WireGoggles [Android]
With this app you get to see real-time wireframe outlines of what your smartphone camera sees. And not only does it look awesome like the vision of Predator crossed with Neo set in the Tron universe, but you can record and play back videos as well, exporting them to be viewed in Chrome, Firefox, or VLC media player. The colors are adjustable too, in which will no doubt become a photographic addiction. If something looks cool, it’ll only look ten times cooler in wireframe.

rgb petri [iPhone, iPod touch, iPad]

This app from Jeremy Awon allows you to grow colors like bacteria in a Petri dish, cultivating the patterns like a scientist in a lab, exploring the color spectrum of your iDevice. It’s effectively a Processing sketch pad, where you start the process by tapping the touchscreen anywhere and then “each perimeter pixel copies itself outward, with mutating color”, creating a painterly watercolor effect as it seeps across the screen.

···

» **Exercise objective**:
In the passage about the WireGoggles and rgb petri apps, which programs can the exported WireGoggles videos be viewed in?

» **Input data**:
···

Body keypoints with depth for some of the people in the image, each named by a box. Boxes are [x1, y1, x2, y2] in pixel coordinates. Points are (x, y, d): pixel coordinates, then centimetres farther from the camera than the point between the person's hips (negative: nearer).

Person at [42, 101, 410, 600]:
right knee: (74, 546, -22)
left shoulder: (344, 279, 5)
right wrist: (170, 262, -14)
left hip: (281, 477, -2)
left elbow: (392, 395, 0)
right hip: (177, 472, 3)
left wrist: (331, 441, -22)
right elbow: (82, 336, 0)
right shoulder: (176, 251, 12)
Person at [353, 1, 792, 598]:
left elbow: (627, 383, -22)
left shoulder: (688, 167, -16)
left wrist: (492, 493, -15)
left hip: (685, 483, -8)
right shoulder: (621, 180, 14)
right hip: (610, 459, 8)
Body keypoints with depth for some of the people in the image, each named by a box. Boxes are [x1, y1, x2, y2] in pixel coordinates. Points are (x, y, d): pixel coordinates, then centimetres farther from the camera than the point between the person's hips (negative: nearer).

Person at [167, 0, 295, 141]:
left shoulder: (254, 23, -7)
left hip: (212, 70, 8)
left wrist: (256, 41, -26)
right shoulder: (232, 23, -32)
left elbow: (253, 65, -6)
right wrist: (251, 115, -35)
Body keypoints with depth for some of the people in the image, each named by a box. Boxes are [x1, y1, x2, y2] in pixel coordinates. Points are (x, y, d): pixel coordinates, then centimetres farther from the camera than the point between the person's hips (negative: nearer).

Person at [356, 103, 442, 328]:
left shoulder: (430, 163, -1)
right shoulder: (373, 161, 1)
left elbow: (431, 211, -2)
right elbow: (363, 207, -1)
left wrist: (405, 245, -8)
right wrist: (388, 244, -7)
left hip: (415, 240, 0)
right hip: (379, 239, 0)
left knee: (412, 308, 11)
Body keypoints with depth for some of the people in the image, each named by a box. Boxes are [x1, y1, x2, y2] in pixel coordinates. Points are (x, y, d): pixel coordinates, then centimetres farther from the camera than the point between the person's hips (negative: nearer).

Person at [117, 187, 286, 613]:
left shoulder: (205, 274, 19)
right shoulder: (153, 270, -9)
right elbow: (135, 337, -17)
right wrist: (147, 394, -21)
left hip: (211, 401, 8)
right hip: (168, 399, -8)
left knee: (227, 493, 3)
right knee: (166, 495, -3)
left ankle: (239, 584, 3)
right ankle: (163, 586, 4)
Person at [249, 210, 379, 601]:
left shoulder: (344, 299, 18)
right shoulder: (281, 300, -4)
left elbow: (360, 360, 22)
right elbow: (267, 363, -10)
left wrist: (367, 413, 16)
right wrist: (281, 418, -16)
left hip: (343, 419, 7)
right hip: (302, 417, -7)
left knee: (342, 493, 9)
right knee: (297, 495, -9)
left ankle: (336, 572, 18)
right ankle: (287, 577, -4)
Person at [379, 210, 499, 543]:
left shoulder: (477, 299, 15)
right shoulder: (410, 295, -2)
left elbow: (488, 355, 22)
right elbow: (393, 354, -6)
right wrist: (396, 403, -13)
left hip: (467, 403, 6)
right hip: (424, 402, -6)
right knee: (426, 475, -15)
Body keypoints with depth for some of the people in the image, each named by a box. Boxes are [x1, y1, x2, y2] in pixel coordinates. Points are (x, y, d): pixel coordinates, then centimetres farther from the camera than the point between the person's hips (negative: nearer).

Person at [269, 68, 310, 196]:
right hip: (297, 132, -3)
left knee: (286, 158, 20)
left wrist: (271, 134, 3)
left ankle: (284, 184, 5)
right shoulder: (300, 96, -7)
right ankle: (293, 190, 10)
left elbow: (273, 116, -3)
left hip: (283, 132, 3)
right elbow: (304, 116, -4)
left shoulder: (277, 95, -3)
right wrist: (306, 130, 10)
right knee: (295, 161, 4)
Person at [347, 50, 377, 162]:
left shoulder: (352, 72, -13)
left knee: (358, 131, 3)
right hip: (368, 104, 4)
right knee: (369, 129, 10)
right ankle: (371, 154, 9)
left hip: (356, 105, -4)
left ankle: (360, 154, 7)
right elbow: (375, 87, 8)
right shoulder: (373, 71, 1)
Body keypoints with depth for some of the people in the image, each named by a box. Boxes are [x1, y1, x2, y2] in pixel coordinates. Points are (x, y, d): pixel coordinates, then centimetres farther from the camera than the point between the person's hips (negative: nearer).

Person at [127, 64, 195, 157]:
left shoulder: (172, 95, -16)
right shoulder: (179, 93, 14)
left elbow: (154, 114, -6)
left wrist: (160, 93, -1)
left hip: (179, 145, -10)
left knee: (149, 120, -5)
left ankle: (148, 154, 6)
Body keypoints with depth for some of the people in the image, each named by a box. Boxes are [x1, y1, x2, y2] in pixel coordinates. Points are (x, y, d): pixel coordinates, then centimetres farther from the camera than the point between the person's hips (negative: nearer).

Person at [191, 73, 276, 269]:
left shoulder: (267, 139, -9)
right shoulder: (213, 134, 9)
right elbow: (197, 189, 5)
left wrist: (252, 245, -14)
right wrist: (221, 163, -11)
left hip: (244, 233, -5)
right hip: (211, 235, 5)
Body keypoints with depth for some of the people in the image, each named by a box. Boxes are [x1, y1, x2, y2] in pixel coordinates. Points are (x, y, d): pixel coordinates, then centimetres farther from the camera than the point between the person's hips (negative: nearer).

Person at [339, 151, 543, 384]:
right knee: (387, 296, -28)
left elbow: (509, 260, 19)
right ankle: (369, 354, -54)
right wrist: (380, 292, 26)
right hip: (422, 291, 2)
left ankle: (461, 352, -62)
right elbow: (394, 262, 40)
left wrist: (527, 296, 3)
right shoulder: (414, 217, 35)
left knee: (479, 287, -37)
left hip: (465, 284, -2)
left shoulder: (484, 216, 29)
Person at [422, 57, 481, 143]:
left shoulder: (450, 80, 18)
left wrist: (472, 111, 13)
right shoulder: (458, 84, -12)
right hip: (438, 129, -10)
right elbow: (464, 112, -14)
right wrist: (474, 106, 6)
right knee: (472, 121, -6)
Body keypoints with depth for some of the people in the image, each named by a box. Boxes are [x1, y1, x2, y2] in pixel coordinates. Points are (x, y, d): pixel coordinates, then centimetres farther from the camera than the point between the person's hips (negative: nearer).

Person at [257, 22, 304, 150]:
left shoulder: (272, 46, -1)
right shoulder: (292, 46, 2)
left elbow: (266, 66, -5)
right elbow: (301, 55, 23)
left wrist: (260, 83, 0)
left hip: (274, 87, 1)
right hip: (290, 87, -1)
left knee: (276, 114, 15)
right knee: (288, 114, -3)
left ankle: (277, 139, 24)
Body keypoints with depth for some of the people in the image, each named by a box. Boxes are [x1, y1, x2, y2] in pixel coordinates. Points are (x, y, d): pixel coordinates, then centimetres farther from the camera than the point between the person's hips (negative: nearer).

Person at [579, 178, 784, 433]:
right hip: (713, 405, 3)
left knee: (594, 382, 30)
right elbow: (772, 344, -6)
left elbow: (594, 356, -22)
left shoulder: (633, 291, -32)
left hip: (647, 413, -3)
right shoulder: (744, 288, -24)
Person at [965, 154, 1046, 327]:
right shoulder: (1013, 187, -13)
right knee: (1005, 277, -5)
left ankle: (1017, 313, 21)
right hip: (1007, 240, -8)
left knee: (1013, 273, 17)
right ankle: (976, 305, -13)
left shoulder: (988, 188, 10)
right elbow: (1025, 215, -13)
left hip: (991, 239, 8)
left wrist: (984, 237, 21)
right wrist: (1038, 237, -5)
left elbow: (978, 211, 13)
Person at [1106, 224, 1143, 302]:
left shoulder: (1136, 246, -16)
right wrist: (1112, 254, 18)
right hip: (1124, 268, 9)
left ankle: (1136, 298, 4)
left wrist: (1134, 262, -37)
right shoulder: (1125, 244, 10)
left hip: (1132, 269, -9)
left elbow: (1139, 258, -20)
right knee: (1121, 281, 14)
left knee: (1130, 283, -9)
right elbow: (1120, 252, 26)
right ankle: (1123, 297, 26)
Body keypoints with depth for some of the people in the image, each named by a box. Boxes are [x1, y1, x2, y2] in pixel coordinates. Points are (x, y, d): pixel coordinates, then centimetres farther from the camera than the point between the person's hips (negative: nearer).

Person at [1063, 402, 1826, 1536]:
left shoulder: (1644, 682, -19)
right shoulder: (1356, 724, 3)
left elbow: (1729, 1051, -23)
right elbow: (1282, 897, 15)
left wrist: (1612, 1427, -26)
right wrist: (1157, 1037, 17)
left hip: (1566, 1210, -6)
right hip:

···

» **Answer space**:
Chrome, Firefox, or VLC media player.